Trene atlayıp bu sefer ara durakta indik. Buradan başlayan iki farklı yürüyüş rotası var: Superior Circuit ve Inferior Circuit. İsimlerinden de anlaşılacağı gibi ilkinde şelalelere tepeden bakabiliyorsunuz. İkincisindeyse onlar size tepeden bakıyorlar.
Önce Superior Circuit’le başlayıp gökkuşakları eşliğinde bol manzaralı, bol fotoğraf molalı bir yürüyüşü tamamladık. Ardından sıra gelmişti günün en keyifli kısmına. Alttaki yürüyüş rotasını takip ederek şelalelerin altına kadar yürümeye ve sırılsıklam olmaya! Başta Superior Circuit beni daha çok heyecanlandırmıştı ne yalan söyleyeyim, tepeden panoramik manzaralar görme peşindeydim. Ama Inferior Circuit rotasını takip edip şelalenin altına kadar gelince anladım ki meğer yer bu kadar güzel yarılınca asıl yerin dibine geçememeye üzülüyormuş insan. Şelalenin altında öylece durup ıslanmak o kadar keyifliydi ki o an bir yanım “Evet Rio, Floripa falan harikaydı ama Brezilya’daki en mutlu anım kesinlikle bu an” diyordu. Diğer yanımsa “Şu an Arjantin’desin gerizekalı” diyordu. Bir şekilde ikisine de hak veriyordum.
Tabi ki biz iki adımda bir fotoğraf çekinirken, şelalenin altında çığlıklar eşliğinde ıslanırken parktan çıkmamız 17:30’u buldu. E bir de istasyonda beklememiz, geldiğimiz tüm yolu dönmemiz derken tekrar Brezilya’ya girdiğimizde 19:30 falandı. Ertesi sabah Brezilya tarafını görsek mi diye kararsızdık ama oturup kağıt kalemle toplam harcamamızı hesaplayınca çok da düşünmeden ufaktan Paraguay’a yollanalım, cüzdanları da iyisi mi bir süre nadasa bırakalım dedik.
Alternatif Iguazular
Geniş bütçelerin ya da geniş vakitlerin Iguazusu bizim Iguazumuzdan farklı olabilir elbette. Geniş bütçelerde olaya bir de Brezilya’nın tarafından bakıp daha objektif yargılara varılabilir, 12 dakikasına yaklaşık 30 dolar isteyen bot turlarıyla adına “dolaşma” denemese de bir indi-bindi yapılabilir, parkta satılan diğer bilet türlerinden biri alınabilir. Geniş vakitlerde Marco dos tres Fronteiras’a gidip Arjantin, Brezilya ve Paraguay’ın kesiştiği nehirde fotoğraf çekinilebilir, yakınlardaki Budist Tapınağı ve Mescit ziyaret edilebilir, gelmişken kıtanın ucuzluk cenneti Paraguay’a geçip alışveriş yapılabilir.

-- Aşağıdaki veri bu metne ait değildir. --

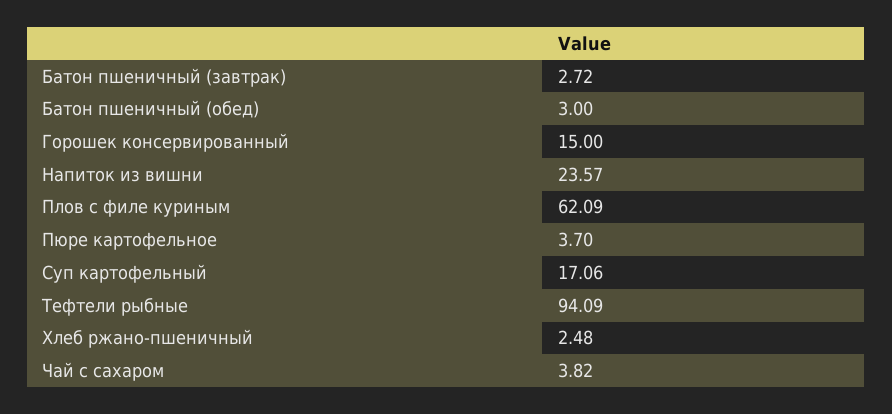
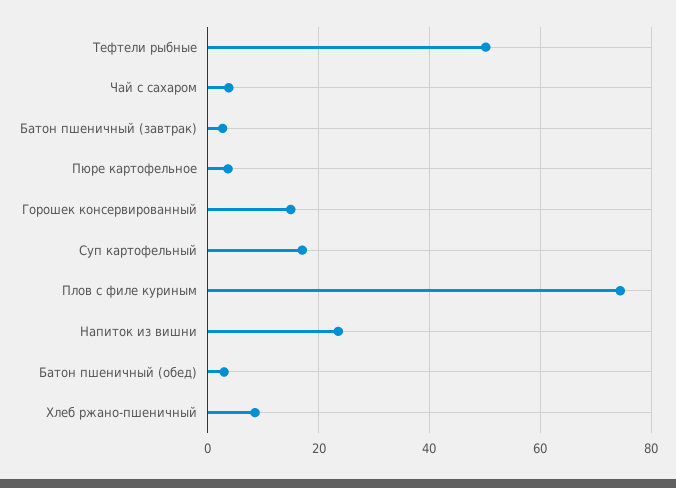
Плов с филе куриным: 62.09 -> 74
Тефтели рыбные: 94.09 -> 50
Хлеб ржано-пшеничный: 2.48 -> 8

Herkesin Iguazu’su kendine diyerek kendi Iguazu’mu anlatmaya çalıştım ben. Seyahatimin şimdiye kadarki en güzel gününü anlattım aynı zamanda belki de. Önümde daha geçilecek çok sınır var ama daha iyisini geçene kadar en iyisi bu diyorum şu an. Ve Brezilya’yı Arjantin’den ayıran her neydiyse -ister tektonik hareketler olsun ister Yılan Tanrı M’Boi- (Tarupa ve Naipi’den özür dileyerek) ona teşekkür ediyorum. Herkese bu kadar keyifli bir Iguazu diliyorum.